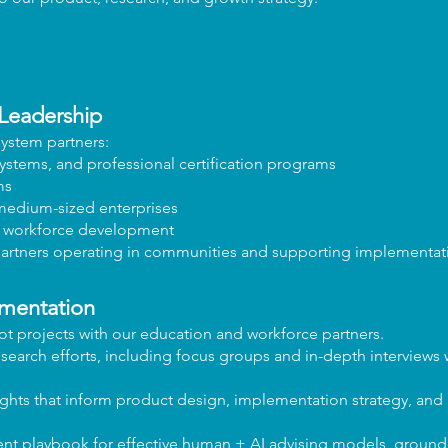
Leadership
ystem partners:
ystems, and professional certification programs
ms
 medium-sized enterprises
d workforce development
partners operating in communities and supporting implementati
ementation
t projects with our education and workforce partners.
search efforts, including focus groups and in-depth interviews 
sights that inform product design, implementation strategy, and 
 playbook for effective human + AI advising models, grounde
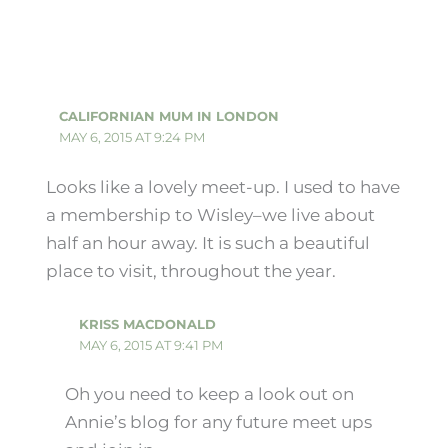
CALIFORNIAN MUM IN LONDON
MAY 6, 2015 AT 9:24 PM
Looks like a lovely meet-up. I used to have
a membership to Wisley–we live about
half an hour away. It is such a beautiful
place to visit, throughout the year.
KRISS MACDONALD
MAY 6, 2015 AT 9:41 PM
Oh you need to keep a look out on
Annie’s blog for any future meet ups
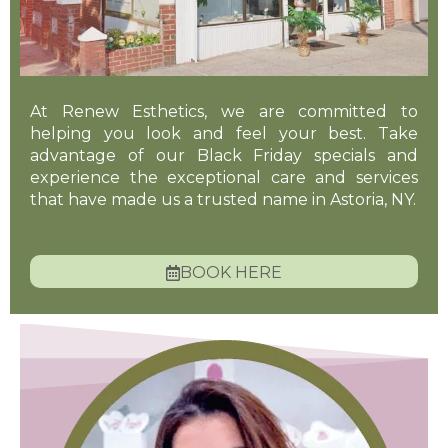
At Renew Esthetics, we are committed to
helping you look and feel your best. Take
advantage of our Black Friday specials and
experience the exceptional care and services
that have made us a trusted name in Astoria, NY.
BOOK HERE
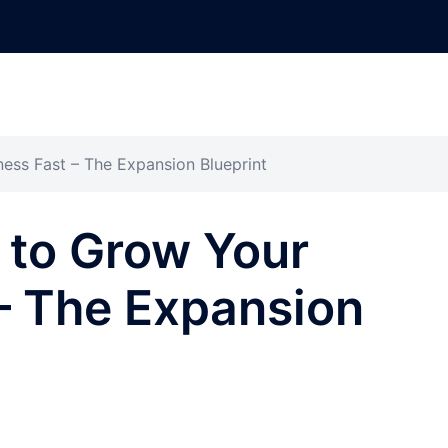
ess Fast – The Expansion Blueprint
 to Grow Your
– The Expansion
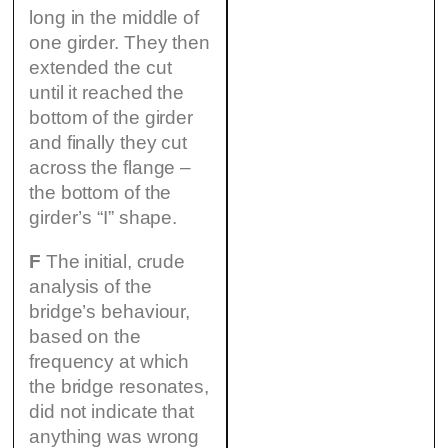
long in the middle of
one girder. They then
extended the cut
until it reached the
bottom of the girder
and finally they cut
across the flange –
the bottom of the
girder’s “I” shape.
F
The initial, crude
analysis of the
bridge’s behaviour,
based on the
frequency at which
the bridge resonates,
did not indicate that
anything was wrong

--*--

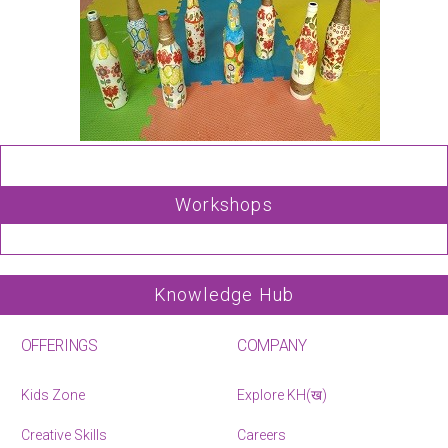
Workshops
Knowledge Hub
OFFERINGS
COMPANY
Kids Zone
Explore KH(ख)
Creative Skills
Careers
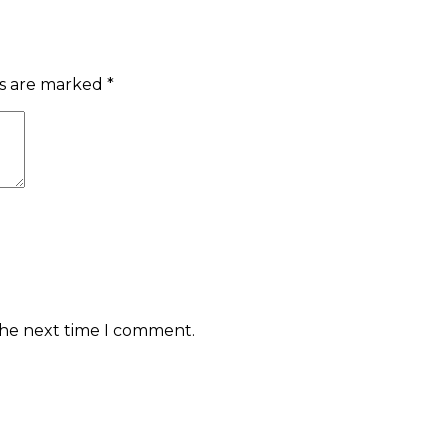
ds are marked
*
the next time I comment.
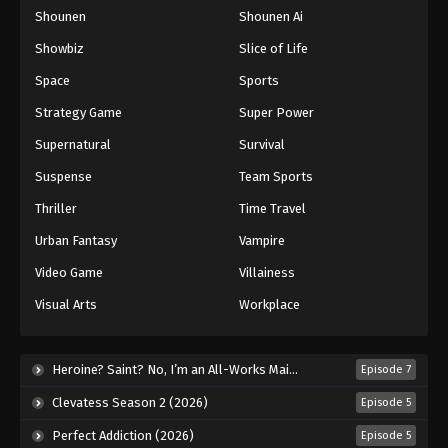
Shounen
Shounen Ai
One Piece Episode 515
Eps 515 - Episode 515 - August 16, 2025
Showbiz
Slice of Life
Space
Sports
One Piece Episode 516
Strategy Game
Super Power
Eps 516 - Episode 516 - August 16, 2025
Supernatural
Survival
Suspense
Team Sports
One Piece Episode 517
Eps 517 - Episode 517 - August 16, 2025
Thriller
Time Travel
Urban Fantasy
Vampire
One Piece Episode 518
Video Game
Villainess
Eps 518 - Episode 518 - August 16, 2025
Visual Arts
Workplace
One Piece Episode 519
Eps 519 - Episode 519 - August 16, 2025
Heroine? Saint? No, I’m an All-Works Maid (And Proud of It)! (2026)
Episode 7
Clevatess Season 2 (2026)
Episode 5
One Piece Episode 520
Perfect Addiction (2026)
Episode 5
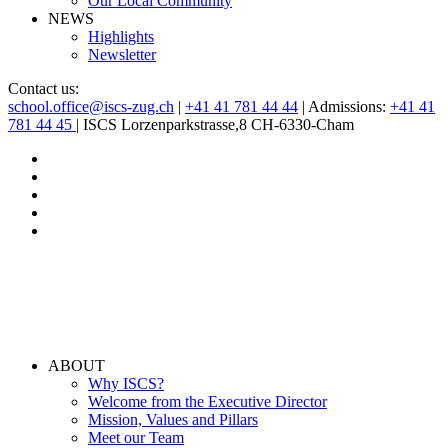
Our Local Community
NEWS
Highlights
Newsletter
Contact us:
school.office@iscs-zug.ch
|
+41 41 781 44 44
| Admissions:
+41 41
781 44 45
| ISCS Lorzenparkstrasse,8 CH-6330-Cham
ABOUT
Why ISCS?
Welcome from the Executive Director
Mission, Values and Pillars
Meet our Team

--*--

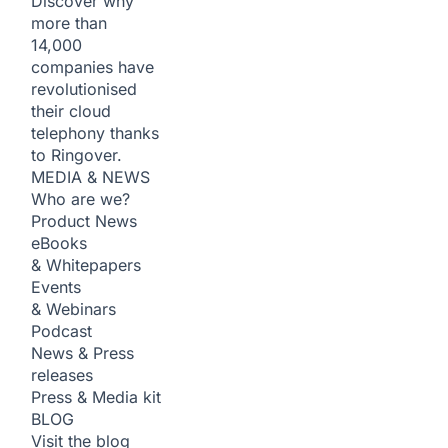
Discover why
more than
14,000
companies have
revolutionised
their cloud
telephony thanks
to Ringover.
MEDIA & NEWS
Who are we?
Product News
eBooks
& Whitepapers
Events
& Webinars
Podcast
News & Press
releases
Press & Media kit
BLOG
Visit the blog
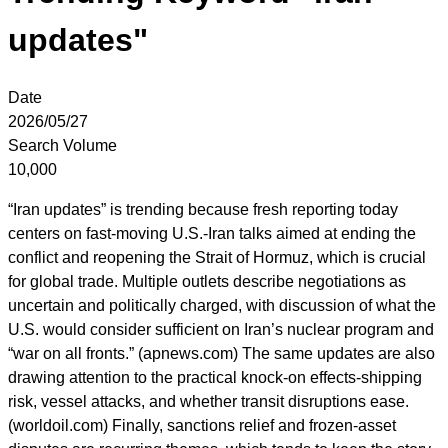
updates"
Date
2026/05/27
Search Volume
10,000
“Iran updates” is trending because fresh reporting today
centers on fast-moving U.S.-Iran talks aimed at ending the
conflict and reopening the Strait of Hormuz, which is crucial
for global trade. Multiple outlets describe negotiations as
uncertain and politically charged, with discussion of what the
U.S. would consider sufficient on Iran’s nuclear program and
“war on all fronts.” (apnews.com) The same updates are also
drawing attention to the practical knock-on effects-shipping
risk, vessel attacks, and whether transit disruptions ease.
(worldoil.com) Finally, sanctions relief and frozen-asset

--*--

Try it: Show every line in the entries above that contains the word "Piece".

Answer section:
One Piece Episode 515
One Piece Episode 516
One Piece Episode 517
One Piece Episode 518
One Piece Episode 519
One Piece Episode 520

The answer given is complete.